Finance Minister Dr Peter Phillips on Wednesday sought to dispel notions that the ongoing negotiations with the International Monetary Fund (IMF) will be delayed, saying that at least the letter of intent would have been concluded by yearend.
He acknowledged, however, that the approval process could extend into the new year.
"There is no doubt that the negative conditions in world economy have affected us, and there is no doubt that confidence is under pressure because the market have determine that their litmus test of confidence hinges upon conclusion of negotiations, even though I have said there is no delay and we are moving in accordance with a timetable that was settled in the first discussion we had with the Fund," said Phillips at the monthly Mayberry Investors' Forum in Kingston.
"There is no doubt that we are well within the averages as far as negotiation of an agreement is concerned. Even with the last agreement signed by Jamaica and, in fact, there is no doubt that most companies contemplating merger or acquisition of another company would take longer in concluding it than we have had in these discussions," Phillips said.
He said the parties have already agreed that the new bailout programme would last four years.
The basic fundamentals of the agreement have been settled, but there are some technical issues that the IMF wants to discuss, he told the forum.
Referring to the October issue of the World Economic Outlook, Phillips said the assessment for the global economy was negative.
"So what the Fund says, in that context, is that they want to have a discussion about buffers or cushions or what measures can be contemplated in the event that these perspectives are realised," the finance minister said.
"There are some technical issues as to the range of possible options that have to be discussed, but the basic things are all settled matter," he said.
Back in early October, following the fund one-week visit to the island, Phillips had said that the Government and the IMF were in discussion on the draft letter of intent and that they were making good progress towards a yearend timetable for submission to the Fund.
However, a deal with the IMF would have to be approved by the Fund's board. Expectations are that the board review will not take place until next year.
confident re letter of intent
Phillips reiterated at the forum that he remains confident that the letter of intent will be submitted by yearend and was hopeful it would go to the IMF board for approval.
"Let me say that the discussions have taken place and there is fundamental agreement - mutual understandings between the Government of Jamaica and the Fund relating to structural reform, growth agenda, the duration of a programme which will be a four-year programme - and we have dealt with and settled issues relating to the overall public-sector deficit, the fiscal deficit, the wages-to-GDP ratio, the debt-to-GDP ratio, the levels of primary surplus and those fundamental issues," said Phillips.
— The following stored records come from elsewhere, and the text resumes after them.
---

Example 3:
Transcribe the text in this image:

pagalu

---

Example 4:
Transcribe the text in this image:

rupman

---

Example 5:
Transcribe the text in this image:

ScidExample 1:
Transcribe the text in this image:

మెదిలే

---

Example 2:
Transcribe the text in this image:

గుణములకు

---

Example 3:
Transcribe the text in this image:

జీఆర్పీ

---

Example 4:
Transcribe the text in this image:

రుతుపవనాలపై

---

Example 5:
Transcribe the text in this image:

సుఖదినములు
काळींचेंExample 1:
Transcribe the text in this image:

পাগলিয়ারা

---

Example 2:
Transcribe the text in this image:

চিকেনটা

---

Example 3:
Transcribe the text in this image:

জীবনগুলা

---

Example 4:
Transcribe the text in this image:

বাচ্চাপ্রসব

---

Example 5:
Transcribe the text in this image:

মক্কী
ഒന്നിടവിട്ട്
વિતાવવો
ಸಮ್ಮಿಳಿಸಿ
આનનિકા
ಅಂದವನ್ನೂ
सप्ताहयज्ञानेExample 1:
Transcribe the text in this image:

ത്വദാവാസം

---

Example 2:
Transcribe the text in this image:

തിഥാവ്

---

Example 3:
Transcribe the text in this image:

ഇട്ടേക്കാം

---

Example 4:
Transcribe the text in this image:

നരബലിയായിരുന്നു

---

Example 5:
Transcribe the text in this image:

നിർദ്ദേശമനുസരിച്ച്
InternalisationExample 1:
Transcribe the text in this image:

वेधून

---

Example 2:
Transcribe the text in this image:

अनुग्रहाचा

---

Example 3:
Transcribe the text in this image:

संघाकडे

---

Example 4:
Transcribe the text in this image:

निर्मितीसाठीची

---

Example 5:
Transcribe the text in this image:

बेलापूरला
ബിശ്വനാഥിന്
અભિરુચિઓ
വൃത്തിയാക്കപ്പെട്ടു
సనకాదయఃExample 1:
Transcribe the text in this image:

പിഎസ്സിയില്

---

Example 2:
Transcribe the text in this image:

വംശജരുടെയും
"I am hopeful also that we could get to the board this calendar year, though I will grant the possibility - the month of December being as it is - that it may not be possible to get to the board this calendar year and it may be pushed back to January," he said.
A letter of intent lays out the economic reforms that a country is committed to making in exchange for receiving an IMF loan.
"This past week, we have officials of the Government of Jamaica in Washington DC looking at and exchanging information regarding our views on the memorandum of economic and financial policy which forms the basis of the letter of intent which is to be issued," Phillips said.
A letter of intent is a precursor to the signing of an agreement with the multilateral entity.
"I don't believe that there has ever been a case where a staff-settled letter of intent has ever been turned back from the board," the minister said.